* DIRECTIVE: Reproduce the data from the line with "genus: Frullania" up to and including the line with "family: Juncaceae", substituting "vernacular name" for every "common name" and leaving everything else unchanged.

* RECORDS PROVIDED:
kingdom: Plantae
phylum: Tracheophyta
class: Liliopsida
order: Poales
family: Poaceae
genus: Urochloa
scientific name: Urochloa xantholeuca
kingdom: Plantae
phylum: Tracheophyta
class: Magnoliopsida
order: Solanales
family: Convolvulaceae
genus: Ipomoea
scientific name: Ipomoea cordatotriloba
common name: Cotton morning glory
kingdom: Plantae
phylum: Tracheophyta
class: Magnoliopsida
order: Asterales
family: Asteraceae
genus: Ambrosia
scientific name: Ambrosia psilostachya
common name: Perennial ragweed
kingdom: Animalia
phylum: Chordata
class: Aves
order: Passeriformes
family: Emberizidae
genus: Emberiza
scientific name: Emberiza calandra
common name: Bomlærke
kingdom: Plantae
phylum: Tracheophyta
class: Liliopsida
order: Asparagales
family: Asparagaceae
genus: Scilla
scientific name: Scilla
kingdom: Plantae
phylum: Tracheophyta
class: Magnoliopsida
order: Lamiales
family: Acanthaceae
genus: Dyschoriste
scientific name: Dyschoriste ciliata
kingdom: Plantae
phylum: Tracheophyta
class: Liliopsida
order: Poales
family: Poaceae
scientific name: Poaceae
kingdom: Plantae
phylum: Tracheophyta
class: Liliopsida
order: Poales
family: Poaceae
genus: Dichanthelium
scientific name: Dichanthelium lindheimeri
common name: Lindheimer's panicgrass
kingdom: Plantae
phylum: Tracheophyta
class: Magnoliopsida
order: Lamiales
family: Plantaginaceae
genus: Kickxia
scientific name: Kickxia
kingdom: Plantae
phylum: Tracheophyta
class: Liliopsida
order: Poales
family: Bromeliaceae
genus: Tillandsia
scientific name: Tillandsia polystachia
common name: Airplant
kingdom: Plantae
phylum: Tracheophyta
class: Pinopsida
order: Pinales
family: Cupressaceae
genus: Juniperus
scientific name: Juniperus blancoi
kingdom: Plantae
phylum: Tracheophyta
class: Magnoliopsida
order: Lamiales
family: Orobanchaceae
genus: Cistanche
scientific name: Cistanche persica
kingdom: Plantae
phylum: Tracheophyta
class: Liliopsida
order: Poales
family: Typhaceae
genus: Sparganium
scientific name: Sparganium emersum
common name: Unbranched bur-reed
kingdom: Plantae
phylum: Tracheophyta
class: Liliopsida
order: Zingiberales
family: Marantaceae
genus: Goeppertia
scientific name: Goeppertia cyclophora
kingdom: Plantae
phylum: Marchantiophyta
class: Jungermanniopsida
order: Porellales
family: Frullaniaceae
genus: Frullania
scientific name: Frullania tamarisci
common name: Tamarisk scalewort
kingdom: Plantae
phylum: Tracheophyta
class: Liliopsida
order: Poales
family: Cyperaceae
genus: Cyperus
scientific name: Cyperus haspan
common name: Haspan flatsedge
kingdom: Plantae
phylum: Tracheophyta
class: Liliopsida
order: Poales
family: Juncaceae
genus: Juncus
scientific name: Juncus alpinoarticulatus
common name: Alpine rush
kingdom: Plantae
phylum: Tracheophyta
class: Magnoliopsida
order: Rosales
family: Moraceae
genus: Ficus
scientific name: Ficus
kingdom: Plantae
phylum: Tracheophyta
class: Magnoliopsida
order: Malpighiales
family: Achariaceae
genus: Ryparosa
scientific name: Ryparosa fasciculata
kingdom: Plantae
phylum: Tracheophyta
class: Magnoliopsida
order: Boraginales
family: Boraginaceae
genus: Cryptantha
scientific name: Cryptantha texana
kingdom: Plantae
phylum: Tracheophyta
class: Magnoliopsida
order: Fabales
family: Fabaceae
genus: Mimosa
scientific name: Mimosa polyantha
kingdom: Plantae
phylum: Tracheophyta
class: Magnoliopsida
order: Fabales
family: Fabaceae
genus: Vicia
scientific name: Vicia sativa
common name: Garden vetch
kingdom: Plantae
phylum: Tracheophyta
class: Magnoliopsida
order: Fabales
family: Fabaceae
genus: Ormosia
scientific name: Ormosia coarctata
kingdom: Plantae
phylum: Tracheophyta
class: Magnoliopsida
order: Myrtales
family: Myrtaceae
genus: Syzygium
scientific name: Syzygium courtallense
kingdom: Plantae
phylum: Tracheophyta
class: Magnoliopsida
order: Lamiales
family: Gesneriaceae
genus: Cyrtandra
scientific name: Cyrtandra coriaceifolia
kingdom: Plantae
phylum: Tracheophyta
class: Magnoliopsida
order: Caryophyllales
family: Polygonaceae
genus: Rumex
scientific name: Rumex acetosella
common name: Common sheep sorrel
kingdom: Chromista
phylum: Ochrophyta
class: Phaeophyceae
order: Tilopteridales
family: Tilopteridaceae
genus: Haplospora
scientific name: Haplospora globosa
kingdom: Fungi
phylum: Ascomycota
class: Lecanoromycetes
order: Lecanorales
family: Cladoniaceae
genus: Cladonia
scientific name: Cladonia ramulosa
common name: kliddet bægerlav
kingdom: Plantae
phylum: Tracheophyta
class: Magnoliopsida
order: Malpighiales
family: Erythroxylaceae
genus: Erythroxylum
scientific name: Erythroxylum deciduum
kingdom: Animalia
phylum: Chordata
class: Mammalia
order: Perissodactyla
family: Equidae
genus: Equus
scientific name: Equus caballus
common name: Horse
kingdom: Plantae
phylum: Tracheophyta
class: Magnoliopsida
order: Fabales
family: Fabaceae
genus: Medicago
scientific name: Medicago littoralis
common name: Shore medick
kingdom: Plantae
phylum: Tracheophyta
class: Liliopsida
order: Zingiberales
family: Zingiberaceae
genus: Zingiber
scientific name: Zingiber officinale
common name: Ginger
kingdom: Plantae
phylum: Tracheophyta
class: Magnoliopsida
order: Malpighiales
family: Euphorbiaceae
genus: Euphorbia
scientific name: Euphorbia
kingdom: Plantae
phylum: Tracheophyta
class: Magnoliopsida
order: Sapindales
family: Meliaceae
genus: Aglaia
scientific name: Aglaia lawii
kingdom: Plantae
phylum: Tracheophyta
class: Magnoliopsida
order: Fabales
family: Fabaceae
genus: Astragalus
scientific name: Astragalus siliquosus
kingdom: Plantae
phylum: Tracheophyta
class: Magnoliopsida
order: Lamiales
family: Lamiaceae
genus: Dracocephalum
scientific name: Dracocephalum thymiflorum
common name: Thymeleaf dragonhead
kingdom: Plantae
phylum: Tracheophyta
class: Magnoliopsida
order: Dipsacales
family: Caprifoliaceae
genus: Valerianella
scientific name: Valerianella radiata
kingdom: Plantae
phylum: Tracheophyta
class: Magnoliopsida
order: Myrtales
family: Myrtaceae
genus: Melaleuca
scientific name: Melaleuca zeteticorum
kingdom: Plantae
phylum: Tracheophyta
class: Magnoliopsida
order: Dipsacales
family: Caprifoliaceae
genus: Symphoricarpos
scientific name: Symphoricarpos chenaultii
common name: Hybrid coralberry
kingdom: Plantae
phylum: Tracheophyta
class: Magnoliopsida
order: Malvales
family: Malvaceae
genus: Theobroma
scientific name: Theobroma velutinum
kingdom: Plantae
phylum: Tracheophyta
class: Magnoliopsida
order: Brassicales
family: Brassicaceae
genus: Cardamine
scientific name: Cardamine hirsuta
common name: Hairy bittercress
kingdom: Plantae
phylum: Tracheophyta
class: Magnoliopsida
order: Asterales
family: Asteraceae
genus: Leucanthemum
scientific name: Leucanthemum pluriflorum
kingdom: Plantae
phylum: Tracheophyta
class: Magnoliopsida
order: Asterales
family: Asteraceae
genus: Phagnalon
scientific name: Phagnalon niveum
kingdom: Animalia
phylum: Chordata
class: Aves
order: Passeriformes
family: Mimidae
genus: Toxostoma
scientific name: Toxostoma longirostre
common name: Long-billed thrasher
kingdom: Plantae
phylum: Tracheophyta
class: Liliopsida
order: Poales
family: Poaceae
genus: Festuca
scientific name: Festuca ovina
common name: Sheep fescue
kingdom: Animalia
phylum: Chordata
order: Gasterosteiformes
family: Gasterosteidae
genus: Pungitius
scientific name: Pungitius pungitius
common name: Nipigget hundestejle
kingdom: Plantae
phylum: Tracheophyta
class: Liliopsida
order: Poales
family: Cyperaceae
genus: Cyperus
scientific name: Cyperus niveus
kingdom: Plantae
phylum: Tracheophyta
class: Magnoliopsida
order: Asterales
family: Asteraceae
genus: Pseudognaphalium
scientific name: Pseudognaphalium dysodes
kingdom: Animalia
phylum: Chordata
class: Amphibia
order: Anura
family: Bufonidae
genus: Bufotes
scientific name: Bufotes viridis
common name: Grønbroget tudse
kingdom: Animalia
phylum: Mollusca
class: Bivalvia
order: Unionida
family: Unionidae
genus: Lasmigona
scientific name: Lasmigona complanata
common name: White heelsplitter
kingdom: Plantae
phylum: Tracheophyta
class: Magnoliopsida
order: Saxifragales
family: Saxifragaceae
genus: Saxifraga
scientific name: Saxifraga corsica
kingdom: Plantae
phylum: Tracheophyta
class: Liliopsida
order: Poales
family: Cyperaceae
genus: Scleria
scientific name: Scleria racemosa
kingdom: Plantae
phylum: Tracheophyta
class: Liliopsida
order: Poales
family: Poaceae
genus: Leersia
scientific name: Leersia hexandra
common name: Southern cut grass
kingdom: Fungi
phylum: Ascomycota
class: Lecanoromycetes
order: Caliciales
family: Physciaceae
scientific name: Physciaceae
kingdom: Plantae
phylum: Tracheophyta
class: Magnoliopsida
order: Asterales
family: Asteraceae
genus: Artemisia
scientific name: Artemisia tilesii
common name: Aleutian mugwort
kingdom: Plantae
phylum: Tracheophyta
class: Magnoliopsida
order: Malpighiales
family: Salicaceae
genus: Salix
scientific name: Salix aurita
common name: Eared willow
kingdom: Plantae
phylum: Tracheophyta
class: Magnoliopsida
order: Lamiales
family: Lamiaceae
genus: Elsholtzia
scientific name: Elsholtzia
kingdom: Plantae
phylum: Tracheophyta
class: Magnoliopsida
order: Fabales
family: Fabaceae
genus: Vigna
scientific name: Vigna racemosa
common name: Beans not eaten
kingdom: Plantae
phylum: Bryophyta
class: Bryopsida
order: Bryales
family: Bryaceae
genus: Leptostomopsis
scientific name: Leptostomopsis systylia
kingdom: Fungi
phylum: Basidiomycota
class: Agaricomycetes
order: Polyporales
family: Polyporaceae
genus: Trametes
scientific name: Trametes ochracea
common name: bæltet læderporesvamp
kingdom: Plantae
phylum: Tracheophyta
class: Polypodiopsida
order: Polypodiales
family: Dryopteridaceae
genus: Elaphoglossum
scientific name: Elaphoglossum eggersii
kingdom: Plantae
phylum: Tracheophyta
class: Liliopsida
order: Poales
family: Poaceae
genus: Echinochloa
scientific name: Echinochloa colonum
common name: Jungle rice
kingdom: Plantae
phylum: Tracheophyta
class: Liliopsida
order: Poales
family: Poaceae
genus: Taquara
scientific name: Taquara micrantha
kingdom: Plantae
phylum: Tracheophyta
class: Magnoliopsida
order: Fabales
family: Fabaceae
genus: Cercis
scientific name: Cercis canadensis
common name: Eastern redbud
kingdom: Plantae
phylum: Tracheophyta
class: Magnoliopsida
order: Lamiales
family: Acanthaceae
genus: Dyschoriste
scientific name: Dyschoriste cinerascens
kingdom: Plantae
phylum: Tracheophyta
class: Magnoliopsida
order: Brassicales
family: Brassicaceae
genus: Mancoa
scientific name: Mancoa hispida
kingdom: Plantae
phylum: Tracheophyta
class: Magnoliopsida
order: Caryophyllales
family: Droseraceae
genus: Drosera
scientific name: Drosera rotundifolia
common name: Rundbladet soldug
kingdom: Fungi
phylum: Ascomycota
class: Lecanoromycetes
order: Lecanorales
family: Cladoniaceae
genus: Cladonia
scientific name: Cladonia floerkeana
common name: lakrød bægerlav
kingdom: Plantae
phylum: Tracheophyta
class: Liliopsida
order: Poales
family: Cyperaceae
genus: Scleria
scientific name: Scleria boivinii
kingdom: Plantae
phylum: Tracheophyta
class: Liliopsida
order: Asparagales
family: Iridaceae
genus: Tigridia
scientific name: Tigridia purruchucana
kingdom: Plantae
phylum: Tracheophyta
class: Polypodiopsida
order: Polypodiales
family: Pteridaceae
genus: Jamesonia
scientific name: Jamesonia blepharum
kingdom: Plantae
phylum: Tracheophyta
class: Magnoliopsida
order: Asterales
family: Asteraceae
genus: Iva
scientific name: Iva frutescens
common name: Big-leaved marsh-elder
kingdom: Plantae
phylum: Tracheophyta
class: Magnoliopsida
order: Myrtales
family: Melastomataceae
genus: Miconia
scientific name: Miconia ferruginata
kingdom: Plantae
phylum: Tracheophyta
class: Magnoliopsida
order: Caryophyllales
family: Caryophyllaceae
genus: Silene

* OUTPUT BELOW:
genus: Frullania
scientific name: Frullania tamarisci
vernacular name: Tamarisk scalewort
kingdom: Plantae
phylum: Tracheophyta
class: Liliopsida
order: Poales
family: Cyperaceae
genus: Cyperus
scientific name: Cyperus haspan
vernacular name: Haspan flatsedge
kingdom: Plantae
phylum: Tracheophyta
class: Liliopsida
order: Poales
family: Juncaceae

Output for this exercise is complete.